We got home yesterday. It helps to have nurse friends in Ob/Gyn as my wonderful friend gracious reminded the surgeon that I was waiting on 5E for him to discharge me. The surgeon came by around 11:30 am and we were home by 2:00 pm.
I’m sore but moving around much better today. My main issue is dealing with the post-laparoscopy gas build up. I’ve been walking around the house, then rotating between laying down and sitting up to ease some of the discomfort.
The outcome of the surgery is that I lost my entire left tube. Pre-op, I was adamant that the surgeon check for endo if he was going in. He said my left ovary is in tact, my right side looks perfect and there are no signs of endo. He wrote me a note for 2 weeks off work and advised me to take Naproxen and Extra Strength Tylenol to manage my pain. So far, I’m doing ok but I do notice an increase in pain a few hours before my next dose of Naproxen.
I have been super impressed with my fertility clinic. While I was in surgery and throughout the next day, Dr. H kept in continuous contact with my husband via phone calls and text. He asked this morning if I could call him on his cell and we chatted for a good while. He showed much compassion and concern for my condition. We discussed the surgery, recovery, my emotional state, my diet, next steps, etc. This man truly cares for his patients and I am so glad that we are under his care.
Dr. H said that often fresh IVF cycles can create harsh conditions for an embryo which could result in the embryo searching out better tissue (i.e. the tube) (I still have to discuss the potential immune issue with him, but I thought we would dig into that at a later date). Even though our 1st pregnancy ended tragically, Dr. H thinks it is proof that my body can achieve pregnancy and it will happen again in the future. He is positive we will have a successful pregnancy at some point.
He mentioned that on any given day they always have someone on ectopic watch as HCG levels are not always predictable. Unfortunately for me, he said the majority of these cases do end up in uterine pregnancies. I fit into that unlucky 2% who end up with an actual ectopic.

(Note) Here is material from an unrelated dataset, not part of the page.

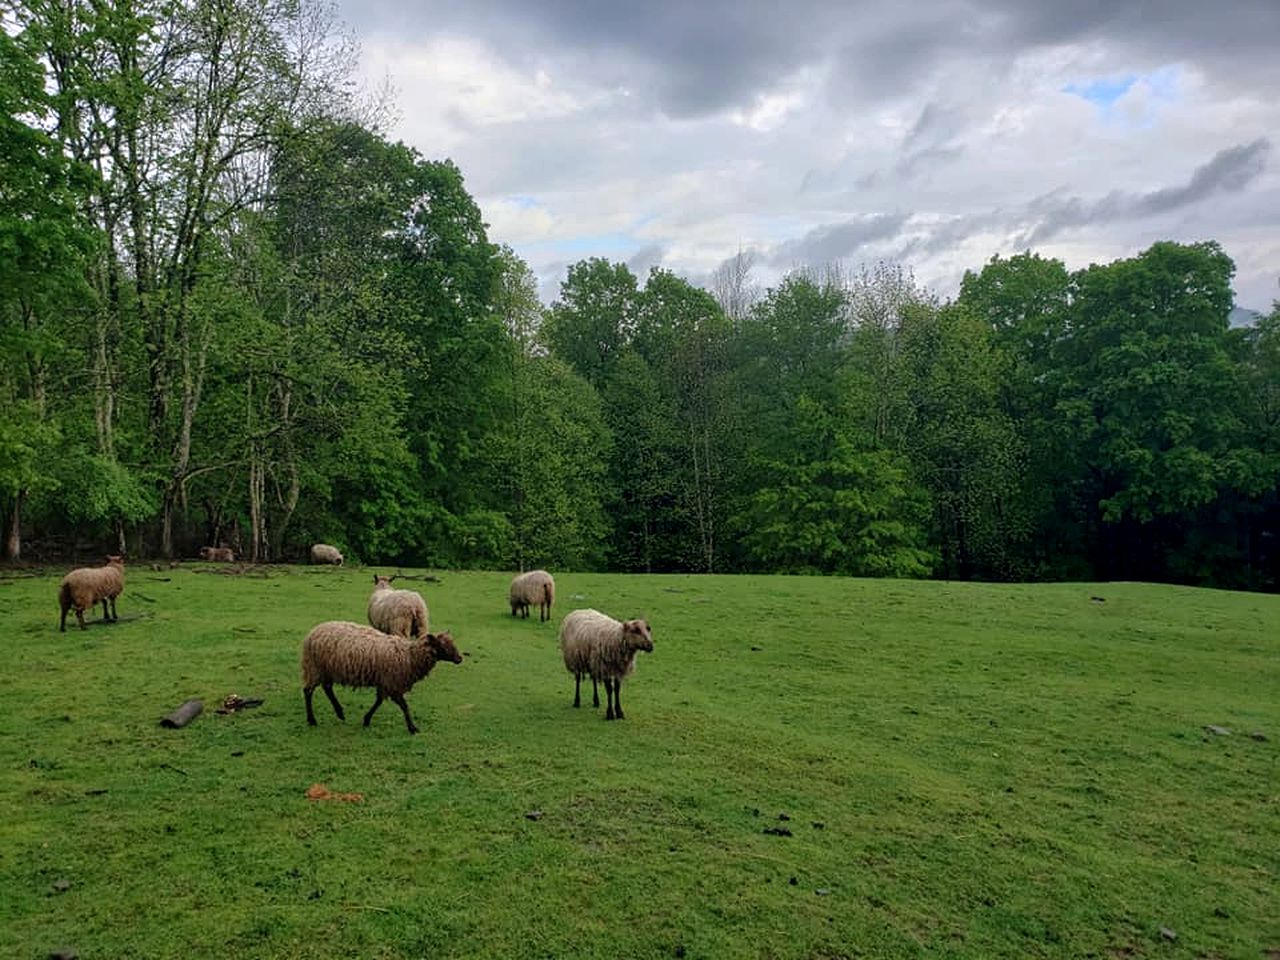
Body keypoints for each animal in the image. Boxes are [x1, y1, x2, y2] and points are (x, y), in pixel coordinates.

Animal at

I was relieved to hear that we also shared similar sentiments about the Methotrexate drug. Dr. H said it is harsh for the body and he thinks that many women are unnecessarily prescribed it without proof of an ectopic (Yes Jen – we were talking about you here. I mentioned how crazy it was that I knew someone else going through this at the same time when the odds are so low. He asked if you had proof of your ectopic and I assured him you had an ultrasound that detected the tubal pregnancy before you took the drug. Another sign of how compassionate this man is – he showed care for MY FRIEND who isn’t even his patient).
Dr. H also mentioned that it’s kind of a good thing that my tube is gone. Yes, I know this sounds fucked up. He said often when the tube is left after an ectopic, it is scarred and can actually increase the risk of another ectopic. I get what he is saying. And in all honestly, do I really need my tubes if we know that IVF is our best chance to conceive a baby? Right now, my womb and my frozen embryos are the most important pieces of my infertility puzzle.

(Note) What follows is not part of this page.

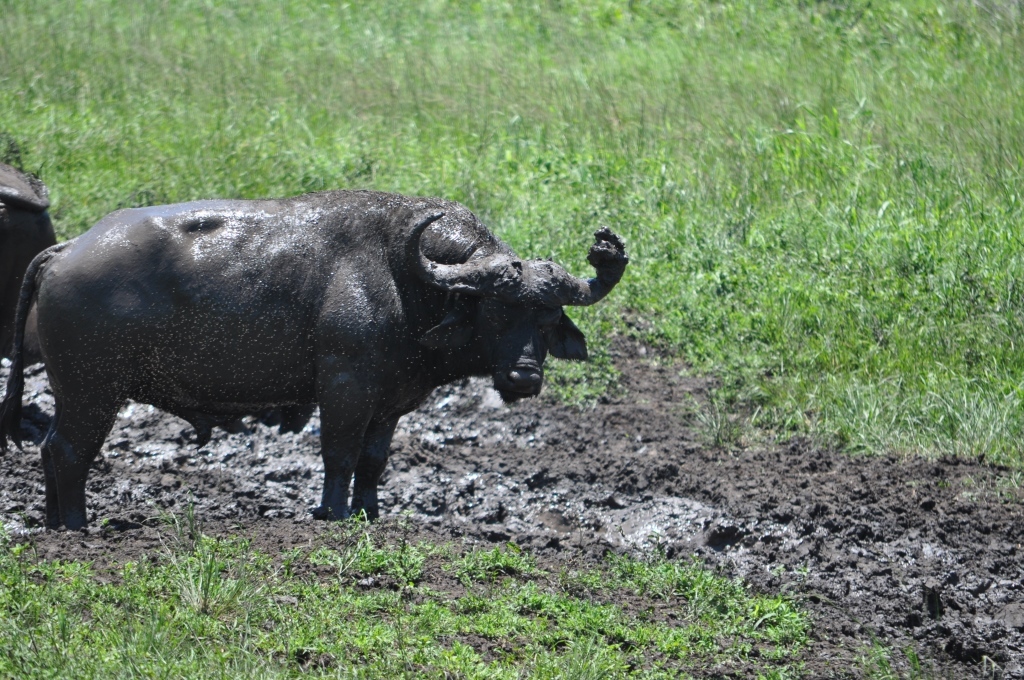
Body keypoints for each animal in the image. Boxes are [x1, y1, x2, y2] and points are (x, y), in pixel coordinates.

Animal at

Even without my left tube, I’m still going to be high risk for a second ectopic. Dr. H made me promise that I would always pay close attention to my cycles. In the chance that we did conceive naturally, the clinic would arrange my Beta tests and monitor me to ensure it is not ectopic – and the same will happen if the pregnancy is achieved via embryo transfer.
In the end, I have no one to blame for my condition. At first, I was upset that the clinic did not get me in for an ultrasound sooner, but I honestly do not know if that would have changed the outcome. As much as surgery was a worst case scenario, I had no other choice – my life was at stake.
In the end, we got the proof we needed to find closure and slowly move forward. I’m glad the waiting game of uncertainty is over.
I haven’t spent much time feeling my emotions of loss and grief yet. I cried yesterday evening, but right now, I’m focused on healing physically.